# [Aim of the exercise]
Starting at the line that contains "防水シューズ＜メンズ＞おすすめ！雨で" and continuing through the end of the data, render each line as an item in a numbered list, skipping blank lines. Leave the pictures out of the answer.

═══ Dataset records ═══

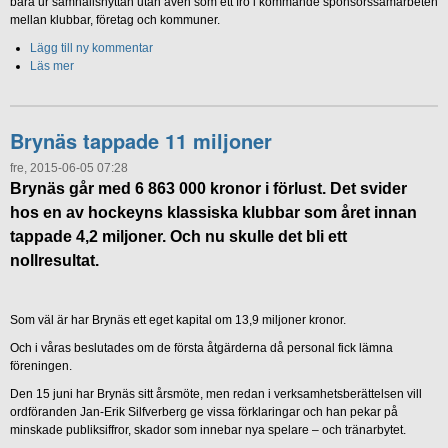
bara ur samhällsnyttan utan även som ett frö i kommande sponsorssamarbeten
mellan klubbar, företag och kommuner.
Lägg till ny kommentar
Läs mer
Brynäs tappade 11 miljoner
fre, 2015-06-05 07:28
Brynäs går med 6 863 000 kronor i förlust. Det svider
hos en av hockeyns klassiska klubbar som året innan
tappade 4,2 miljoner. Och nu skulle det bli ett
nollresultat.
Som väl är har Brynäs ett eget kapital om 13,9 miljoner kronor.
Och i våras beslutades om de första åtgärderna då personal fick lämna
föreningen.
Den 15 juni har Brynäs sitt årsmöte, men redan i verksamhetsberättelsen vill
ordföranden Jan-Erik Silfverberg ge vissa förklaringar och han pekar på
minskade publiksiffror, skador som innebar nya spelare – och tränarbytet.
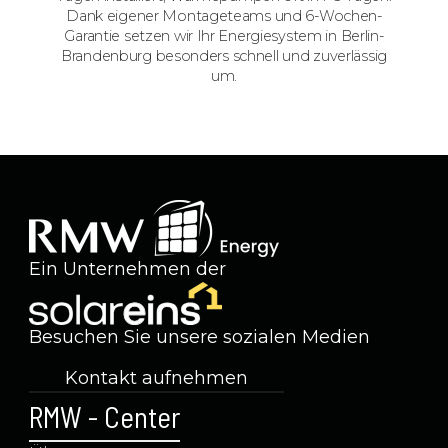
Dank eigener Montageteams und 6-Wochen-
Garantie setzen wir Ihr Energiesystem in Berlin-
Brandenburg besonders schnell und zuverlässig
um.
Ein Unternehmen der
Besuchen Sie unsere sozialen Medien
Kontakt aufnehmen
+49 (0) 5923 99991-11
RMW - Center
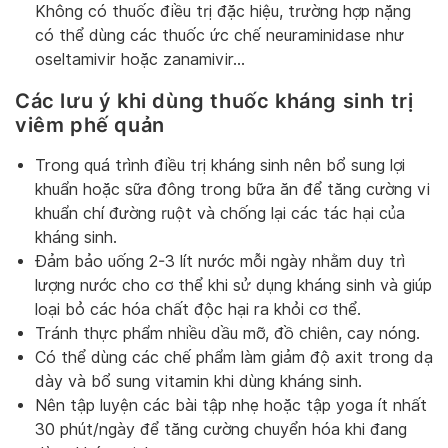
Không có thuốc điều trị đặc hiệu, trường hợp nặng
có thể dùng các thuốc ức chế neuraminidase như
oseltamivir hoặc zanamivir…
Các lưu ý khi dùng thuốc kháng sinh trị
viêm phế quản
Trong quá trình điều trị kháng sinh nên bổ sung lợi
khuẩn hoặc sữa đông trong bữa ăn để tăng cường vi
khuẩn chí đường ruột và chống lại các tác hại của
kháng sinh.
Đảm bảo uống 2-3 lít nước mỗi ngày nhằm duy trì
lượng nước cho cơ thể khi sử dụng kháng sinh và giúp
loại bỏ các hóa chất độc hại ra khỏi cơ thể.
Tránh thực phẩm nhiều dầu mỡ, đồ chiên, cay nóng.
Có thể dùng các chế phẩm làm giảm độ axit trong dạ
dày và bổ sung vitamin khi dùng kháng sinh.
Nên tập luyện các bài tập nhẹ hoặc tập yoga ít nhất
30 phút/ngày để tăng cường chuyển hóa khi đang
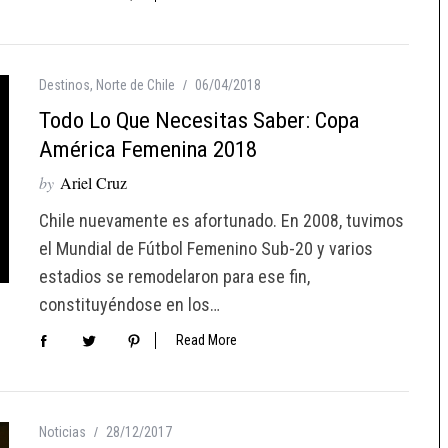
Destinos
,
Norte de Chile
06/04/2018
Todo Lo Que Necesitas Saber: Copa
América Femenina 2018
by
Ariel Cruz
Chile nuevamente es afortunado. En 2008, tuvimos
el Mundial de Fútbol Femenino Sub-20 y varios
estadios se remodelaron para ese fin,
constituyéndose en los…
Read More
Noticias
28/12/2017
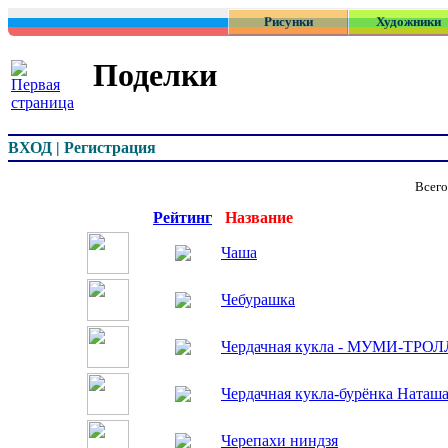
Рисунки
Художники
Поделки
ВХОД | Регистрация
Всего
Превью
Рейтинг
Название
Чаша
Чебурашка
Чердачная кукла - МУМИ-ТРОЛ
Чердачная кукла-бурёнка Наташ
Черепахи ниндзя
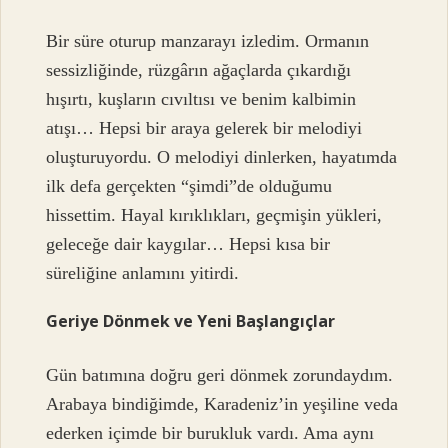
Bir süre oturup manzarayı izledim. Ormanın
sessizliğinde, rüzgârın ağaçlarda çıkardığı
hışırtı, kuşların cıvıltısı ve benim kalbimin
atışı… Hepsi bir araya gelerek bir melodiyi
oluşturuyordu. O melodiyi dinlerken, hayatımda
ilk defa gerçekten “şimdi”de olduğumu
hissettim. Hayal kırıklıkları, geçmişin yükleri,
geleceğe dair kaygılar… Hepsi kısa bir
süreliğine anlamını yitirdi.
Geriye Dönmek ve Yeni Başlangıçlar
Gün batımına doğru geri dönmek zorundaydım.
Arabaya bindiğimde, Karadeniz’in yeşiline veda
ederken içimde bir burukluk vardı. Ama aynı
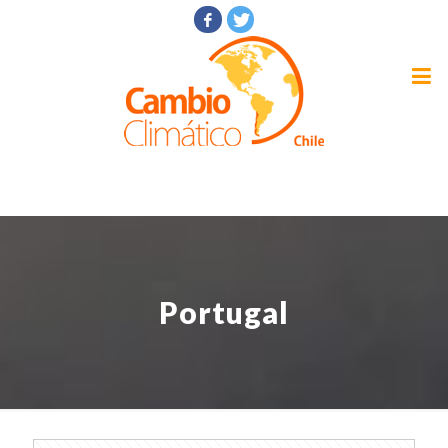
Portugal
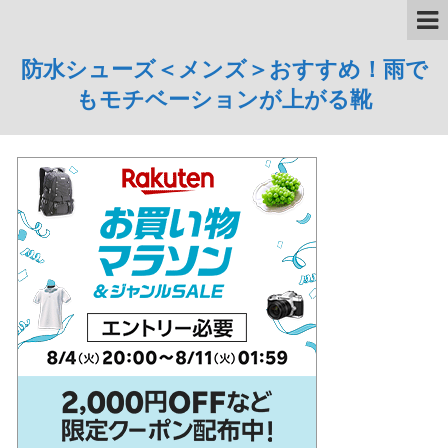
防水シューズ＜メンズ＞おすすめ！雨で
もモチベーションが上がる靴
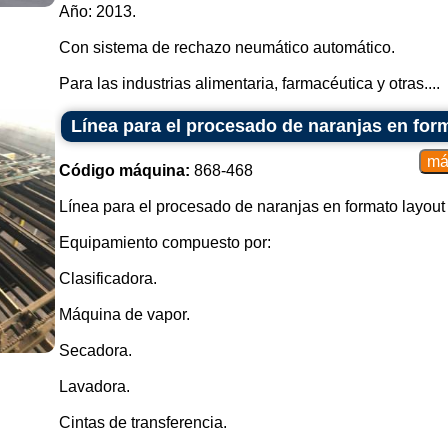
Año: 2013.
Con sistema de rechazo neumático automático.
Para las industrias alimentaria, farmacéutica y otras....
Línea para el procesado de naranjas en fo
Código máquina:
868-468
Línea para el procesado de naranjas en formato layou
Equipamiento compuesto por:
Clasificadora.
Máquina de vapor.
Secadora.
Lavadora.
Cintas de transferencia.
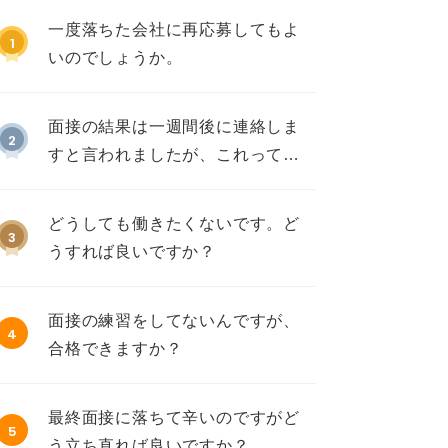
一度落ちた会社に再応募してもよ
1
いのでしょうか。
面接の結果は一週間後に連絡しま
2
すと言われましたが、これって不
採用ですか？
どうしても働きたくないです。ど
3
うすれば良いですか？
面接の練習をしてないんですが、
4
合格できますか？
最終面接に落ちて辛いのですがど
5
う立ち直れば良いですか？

═══

# [Solved problem]
1. 防水シューズ＜メンズ＞おすすめ！雨で
2. もモチベーションが上がる靴
3. Año: 2013.
4. Con sistema de rechazo neumático automático.
5. Para las industrias alimentaria, farmacéutica y otras....
6. Línea para el procesado de naranjas en fo
7. Código máquina:
8. 868-468
9. Línea para el procesado de naranjas en formato layou
10. Equipamiento compuesto por:
11. Clasificadora.
12. Máquina de vapor.
13. Secadora.
14. Lavadora.
15. Cintas de transferencia.
16. 一度落ちた会社に再応募してもよ
17. 1
18. いのでしょうか。
19. 面接の結果は一週間後に連絡しま
20. 2
21. すと言われましたが、これって不
22. 採用ですか？
23. どうしても働きたくないです。ど
24. 3
25. うすれば良いですか？
26. 面接の練習をしてないんですが、
27. 4
28. 合格できますか？
29. 最終面接に落ちて辛いのですがど
30. 5
31. う立ち直れば良いですか？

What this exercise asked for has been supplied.